**Requirement 1:** Output as a JSON list of strings everything in the records from the line containing "1. Spark SQL" down to the end of the records, one string per line and no blank lines.

**Text under study:**
********************

The League is distinguishable from numerous other semi-pro leagues by features like its annual All-Star Game, Independent Board of Directors, and its 30+ years of continuous operation. A by-product of the league's lengthy history is the New England Football League Hall of Fame which honors noteworthy participants in NEFL history.

== Game rules ==
The NEFL describes its rule set as "modified NCAA rules". Most rules are adopted from the NCAA rulebook, but there are also a few NFL rules and NEFL-specific rules. Games use a free-running clock until five minutes left in either half or overtime, at which time the clock stops according to NFL rules. Game time is usually kept by an official on the field, but for some games is kept on the scoreboard by a paid, uniformed official operating it.

********************

**Requirement 2:** Print the passage on the New England Football League word for word, from "The League is" down to "official operating it.".

********************

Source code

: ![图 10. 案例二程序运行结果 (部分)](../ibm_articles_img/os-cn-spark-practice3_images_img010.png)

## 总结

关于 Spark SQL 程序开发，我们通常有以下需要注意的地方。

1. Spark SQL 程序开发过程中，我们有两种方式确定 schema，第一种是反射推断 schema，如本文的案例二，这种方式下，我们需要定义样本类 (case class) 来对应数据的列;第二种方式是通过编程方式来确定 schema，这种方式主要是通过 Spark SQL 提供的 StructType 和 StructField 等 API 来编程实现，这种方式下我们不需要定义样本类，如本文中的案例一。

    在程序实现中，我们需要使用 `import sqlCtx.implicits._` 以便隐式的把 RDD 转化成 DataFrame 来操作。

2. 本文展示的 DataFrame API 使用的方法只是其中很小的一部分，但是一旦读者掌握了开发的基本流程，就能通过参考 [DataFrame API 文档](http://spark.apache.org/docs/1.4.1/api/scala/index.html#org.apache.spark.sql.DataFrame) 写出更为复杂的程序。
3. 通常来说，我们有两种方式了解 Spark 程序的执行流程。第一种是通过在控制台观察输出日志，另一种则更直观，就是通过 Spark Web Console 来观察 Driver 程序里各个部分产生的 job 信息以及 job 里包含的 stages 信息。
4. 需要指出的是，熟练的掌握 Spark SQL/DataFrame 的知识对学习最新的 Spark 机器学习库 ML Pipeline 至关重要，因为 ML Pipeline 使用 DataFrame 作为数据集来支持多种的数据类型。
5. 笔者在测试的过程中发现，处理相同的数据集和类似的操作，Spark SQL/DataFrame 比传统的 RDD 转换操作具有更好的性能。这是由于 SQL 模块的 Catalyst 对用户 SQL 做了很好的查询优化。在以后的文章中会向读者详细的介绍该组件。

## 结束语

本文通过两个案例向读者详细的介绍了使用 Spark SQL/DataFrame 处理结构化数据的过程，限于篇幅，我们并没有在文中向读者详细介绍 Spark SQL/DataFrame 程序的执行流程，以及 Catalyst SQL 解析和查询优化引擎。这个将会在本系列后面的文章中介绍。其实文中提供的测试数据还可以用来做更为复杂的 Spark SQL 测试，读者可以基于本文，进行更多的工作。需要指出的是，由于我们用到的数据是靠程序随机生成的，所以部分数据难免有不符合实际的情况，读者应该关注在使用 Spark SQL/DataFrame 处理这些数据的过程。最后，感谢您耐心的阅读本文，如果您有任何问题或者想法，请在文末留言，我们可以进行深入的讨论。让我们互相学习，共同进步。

********************

**Task answer 1:**
[
  "1. Spark SQL 程序开发过程中，我们有两种方式确定 schema，第一种是反射推断 schema，如本文的案例二，这种方式下，我们需要定义样本类 (case class) 来对应数据的列;第二种方式是通过编程方式来确定 schema，这种方式主要是通过 Spark SQL 提供的 StructType 和 StructField 等 API 来编程实现，这种方式下我们不需要定义样本类，如本文中的案例一。",
  "    在程序实现中，我们需要使用 `import sqlCtx.implicits._` 以便隐式的把 RDD 转化成 DataFrame 来操作。",
  "2. 本文展示的 DataFrame API 使用的方法只是其中很小的一部分，但是一旦读者掌握了开发的基本流程，就能通过参考 [DataFrame API 文档](http://spark.apache.org/docs/1.4.1/api/scala/index.html#org.apache.spark.sql.DataFrame) 写出更为复杂的程序。",
  "3. 通常来说，我们有两种方式了解 Spark 程序的执行流程。第一种是通过在控制台观察输出日志，另一种则更直观，就是通过 Spark Web Console 来观察 Driver 程序里各个部分产生的 job 信息以及 job 里包含的 stages 信息。",
  "4. 需要指出的是，熟练的掌握 Spark SQL/DataFrame 的知识对学习最新的 Spark 机器学习库 ML Pipeline 至关重要，因为 ML Pipeline 使用 DataFrame 作为数据集来支持多种的数据类型。",
  "5. 笔者在测试的过程中发现，处理相同的数据集和类似的操作，Spark SQL/DataFrame 比传统的 RDD 转换操作具有更好的性能。这是由于 SQL 模块的 Catalyst 对用户 SQL 做了很好的查询优化。在以后的文章中会向读者详细的介绍该组件。",
  "## 结束语",
  "本文通过两个案例向读者详细的介绍了使用 Spark SQL/DataFrame 处理结构化数据的过程，限于篇幅，我们并没有在文中向读者详细介绍 Spark SQL/DataFrame 程序的执行流程，以及 Catalyst SQL 解析和查询优化引擎。这个将会在本系列后面的文章中介绍。其实文中提供的测试数据还可以用来做更为复杂的 Spark SQL 测试，读者可以基于本文，进行更多的工作。需要指出的是，由于我们用到的数据是靠程序随机生成的，所以部分数据难免有不符合实际的情况，读者应该关注在使用 Spark SQL/DataFrame 处理这些数据的过程。最后，感谢您耐心的阅读本文，如果您有任何问题或者想法，请在文末留言，我们可以进行深入的讨论。让我们互相学习，共同进步。"
]

**Task answer 2:**
The League is distinguishable from numerous other semi-pro leagues by features like its annual All-Star Game, Independent Board of Directors, and its 30+ years of continuous operation. A by-product of the league's lengthy history is the New England Football League Hall of Fame which honors noteworthy participants in NEFL history.

== Game rules ==
The NEFL describes its rule set as "modified NCAA rules". Most rules are adopted from the NCAA rulebook, but there are also a few NFL rules and NEFL-specific rules. Games use a free-running clock until five minutes left in either half or overtime, at which time the clock stops according to NFL rules. Game time is usually kept by an official on the field, but for some games is kept on the scoreboard by a paid, uniformed official operating it.